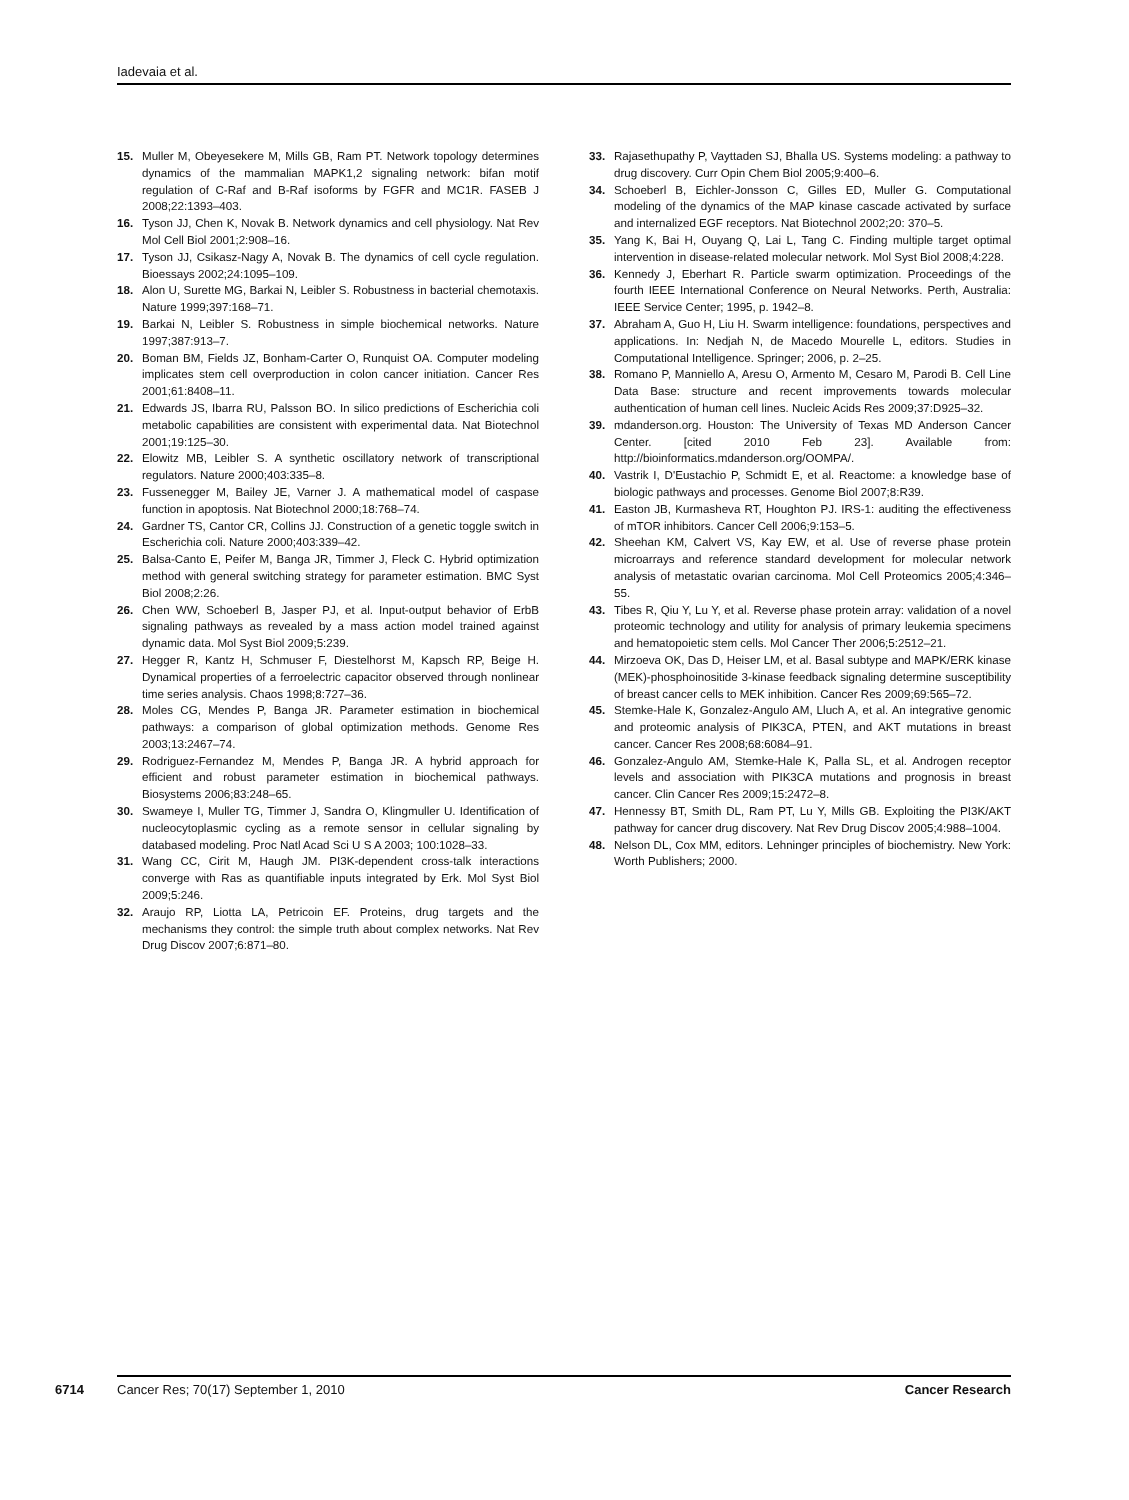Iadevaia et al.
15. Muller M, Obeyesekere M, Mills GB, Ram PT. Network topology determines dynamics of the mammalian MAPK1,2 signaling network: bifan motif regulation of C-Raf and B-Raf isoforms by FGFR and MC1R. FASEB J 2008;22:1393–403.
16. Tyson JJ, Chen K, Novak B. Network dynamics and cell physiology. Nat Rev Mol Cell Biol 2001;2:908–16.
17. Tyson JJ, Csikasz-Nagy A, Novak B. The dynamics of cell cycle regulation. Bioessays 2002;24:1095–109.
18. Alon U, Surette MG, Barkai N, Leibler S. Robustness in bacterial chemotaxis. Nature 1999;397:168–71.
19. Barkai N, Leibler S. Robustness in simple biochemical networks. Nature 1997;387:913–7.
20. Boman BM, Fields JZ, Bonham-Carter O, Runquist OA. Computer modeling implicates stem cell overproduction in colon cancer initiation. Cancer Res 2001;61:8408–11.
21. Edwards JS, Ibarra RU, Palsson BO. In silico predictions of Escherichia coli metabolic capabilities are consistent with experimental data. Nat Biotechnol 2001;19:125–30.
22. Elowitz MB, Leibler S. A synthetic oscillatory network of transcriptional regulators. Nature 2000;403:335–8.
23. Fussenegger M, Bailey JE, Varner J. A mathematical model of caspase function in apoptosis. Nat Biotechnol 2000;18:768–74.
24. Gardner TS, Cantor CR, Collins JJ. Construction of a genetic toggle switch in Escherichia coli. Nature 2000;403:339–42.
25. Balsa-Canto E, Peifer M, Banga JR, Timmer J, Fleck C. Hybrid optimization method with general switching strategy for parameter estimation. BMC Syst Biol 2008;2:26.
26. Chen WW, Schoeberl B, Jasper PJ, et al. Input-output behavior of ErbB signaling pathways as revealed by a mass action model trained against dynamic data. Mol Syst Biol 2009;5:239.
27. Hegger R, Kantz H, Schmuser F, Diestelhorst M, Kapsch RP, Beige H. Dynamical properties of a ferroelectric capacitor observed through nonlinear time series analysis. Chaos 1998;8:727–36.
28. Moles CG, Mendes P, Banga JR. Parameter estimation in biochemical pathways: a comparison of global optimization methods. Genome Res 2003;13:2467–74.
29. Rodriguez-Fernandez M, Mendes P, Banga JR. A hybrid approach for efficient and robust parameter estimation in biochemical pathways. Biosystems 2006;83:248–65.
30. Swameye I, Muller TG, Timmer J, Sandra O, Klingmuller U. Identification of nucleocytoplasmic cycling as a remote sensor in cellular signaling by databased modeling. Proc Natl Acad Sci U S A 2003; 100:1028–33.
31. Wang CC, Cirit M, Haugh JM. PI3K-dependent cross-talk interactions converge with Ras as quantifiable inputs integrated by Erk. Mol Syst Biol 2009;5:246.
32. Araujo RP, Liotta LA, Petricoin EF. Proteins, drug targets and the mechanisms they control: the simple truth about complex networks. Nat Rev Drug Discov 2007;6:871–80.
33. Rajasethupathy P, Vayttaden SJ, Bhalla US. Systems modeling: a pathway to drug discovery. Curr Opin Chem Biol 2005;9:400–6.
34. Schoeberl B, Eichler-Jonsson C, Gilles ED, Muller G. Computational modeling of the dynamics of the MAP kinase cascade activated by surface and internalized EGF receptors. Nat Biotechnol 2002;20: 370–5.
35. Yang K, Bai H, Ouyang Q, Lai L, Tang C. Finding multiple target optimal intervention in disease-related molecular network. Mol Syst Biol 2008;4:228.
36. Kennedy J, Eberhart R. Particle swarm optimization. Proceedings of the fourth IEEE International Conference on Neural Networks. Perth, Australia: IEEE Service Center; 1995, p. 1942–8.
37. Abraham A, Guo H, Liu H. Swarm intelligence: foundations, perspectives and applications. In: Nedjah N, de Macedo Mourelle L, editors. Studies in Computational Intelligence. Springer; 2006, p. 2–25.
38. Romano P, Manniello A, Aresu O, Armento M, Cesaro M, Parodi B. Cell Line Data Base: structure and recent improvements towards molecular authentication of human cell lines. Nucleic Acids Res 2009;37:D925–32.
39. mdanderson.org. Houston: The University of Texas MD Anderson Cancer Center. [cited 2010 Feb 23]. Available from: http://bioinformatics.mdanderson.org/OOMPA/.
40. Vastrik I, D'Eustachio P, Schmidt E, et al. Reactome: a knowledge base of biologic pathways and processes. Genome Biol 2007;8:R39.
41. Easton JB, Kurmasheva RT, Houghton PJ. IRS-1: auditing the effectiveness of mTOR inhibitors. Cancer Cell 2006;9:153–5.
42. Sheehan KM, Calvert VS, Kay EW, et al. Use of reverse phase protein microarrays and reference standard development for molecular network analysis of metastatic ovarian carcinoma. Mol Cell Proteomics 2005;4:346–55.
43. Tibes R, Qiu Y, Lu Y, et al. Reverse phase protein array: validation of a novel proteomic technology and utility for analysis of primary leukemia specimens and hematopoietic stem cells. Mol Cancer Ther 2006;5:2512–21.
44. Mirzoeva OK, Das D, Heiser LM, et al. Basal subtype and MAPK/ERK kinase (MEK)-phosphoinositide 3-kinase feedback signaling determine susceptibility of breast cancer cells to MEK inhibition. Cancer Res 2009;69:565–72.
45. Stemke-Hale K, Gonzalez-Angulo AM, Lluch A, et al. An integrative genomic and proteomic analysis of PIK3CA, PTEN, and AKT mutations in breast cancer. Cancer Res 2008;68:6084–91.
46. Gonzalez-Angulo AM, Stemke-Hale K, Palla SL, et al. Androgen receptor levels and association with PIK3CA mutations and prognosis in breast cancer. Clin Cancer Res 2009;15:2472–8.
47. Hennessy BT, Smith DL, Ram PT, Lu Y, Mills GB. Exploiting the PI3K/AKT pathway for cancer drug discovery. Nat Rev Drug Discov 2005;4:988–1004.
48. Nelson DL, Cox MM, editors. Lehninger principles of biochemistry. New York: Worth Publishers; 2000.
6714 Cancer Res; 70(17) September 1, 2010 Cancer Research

--

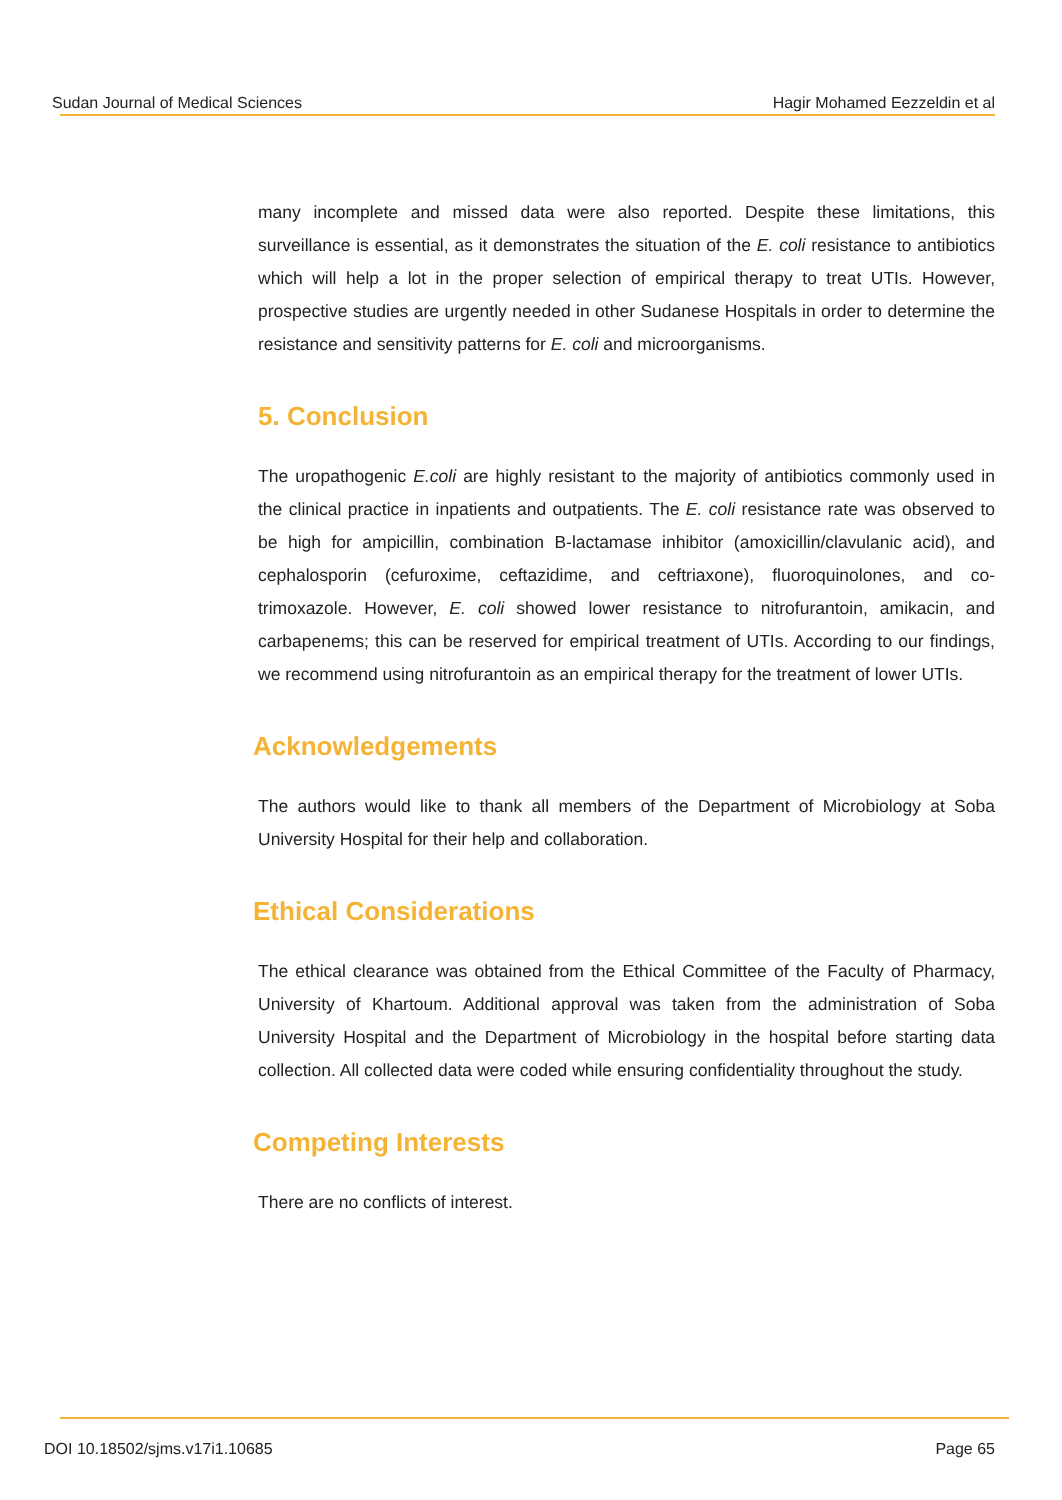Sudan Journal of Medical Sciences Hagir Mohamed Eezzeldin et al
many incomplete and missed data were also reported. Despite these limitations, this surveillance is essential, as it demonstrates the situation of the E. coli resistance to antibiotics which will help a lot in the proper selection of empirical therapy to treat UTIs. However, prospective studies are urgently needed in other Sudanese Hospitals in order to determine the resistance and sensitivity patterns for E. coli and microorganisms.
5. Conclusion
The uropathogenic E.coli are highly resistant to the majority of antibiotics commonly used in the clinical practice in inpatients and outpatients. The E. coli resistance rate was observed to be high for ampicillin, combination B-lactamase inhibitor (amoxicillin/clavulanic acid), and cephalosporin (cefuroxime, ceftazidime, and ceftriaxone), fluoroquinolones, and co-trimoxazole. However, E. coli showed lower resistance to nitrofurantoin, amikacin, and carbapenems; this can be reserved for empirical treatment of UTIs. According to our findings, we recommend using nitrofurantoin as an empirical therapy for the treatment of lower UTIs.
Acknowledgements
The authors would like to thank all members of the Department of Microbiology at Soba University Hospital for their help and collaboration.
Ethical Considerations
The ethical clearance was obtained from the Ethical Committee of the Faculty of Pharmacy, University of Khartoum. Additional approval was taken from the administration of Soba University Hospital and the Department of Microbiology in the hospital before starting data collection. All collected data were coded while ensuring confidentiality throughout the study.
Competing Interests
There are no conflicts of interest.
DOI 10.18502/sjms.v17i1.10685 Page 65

● What to work on
Above this task is a listing. Restate, word for word and with nothing added, the lines from the one with "5. Conclusion" through the one with "Ethical Considerations".

● Written solution
5. Conclusion
The uropathogenic E.coli are highly resistant to the majority of antibiotics commonly used in the clinical practice in inpatients and outpatients. The E. coli resistance rate was observed to be high for ampicillin, combination B-lactamase inhibitor (amoxicillin/clavulanic acid), and cephalosporin (cefuroxime, ceftazidime, and ceftriaxone), fluoroquinolones, and co-trimoxazole. However, E. coli showed lower resistance to nitrofurantoin, amikacin, and carbapenems; this can be reserved for empirical treatment of UTIs. According to our findings, we recommend using nitrofurantoin as an empirical therapy for the treatment of lower UTIs.
Acknowledgements
The authors would like to thank all members of the Department of Microbiology at Soba University Hospital for their help and collaboration.
Ethical Considerations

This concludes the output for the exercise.